▶ ACTIVITY
Rewrite these lines with "value" changed to "number" everywhere it appears, keeping everything else the same and leaving out the pictures.

=== INFORMATION SUPPLIED ===

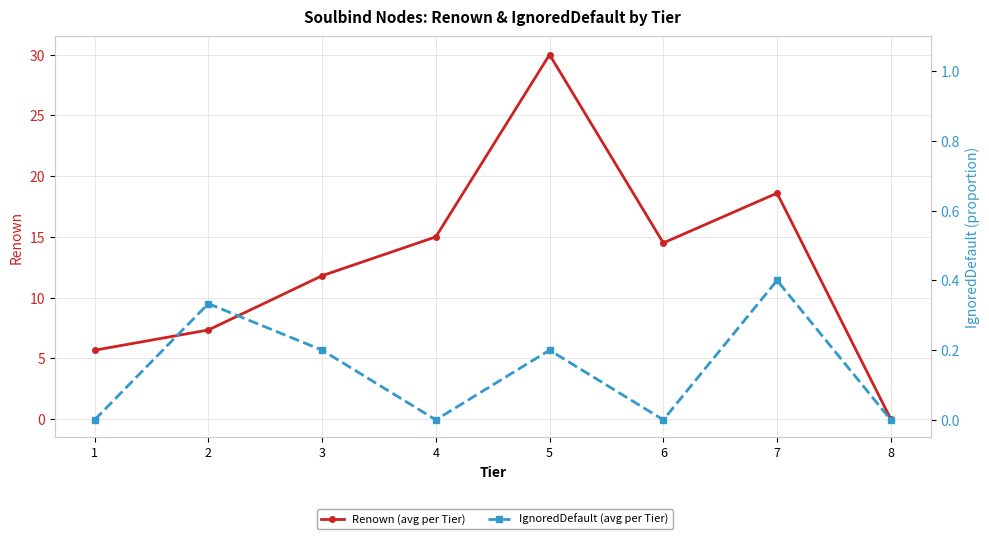

Where is the first local minimum for Renown (avg per Tier)?

6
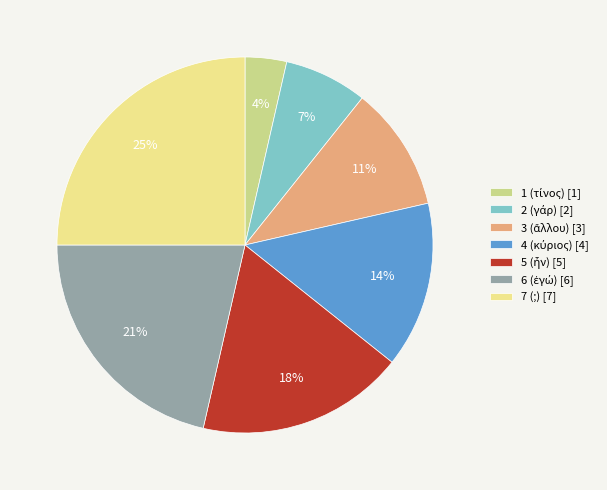

Does 7 (;) account for over 50% of the chart?

No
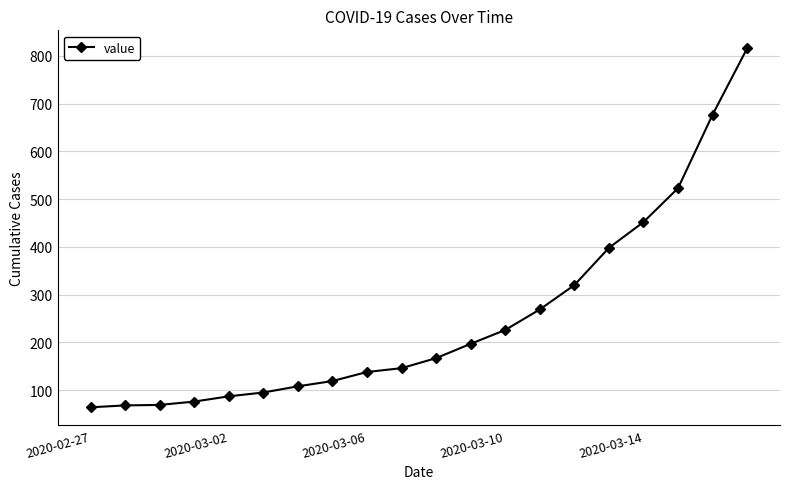

What is the greatest value displayed?

816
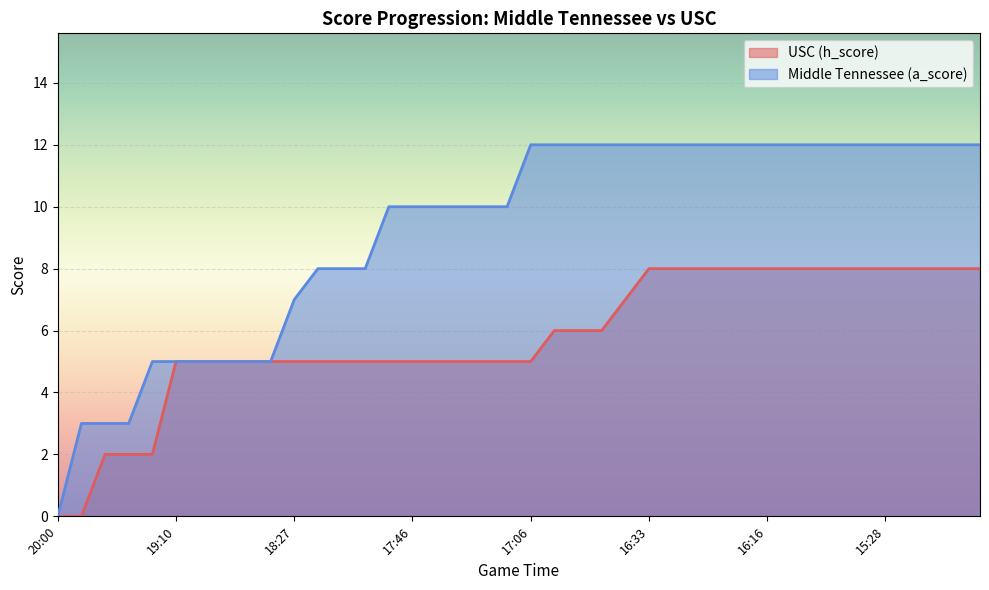

List the series in order of their peak value, lowest first.

USC (h_score), Middle Tennessee (a_score)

===

▶ RESULT OF THIS EXERCISE
Where is the first local minimum for Renown (avg per Tier)?

6

Does 7 (;) account for over 50% of the chart?

No

What is the greatest number displayed?

816

List the series in order of their peak number, lowest first.

USC (h_score), Middle Tennessee (a_score)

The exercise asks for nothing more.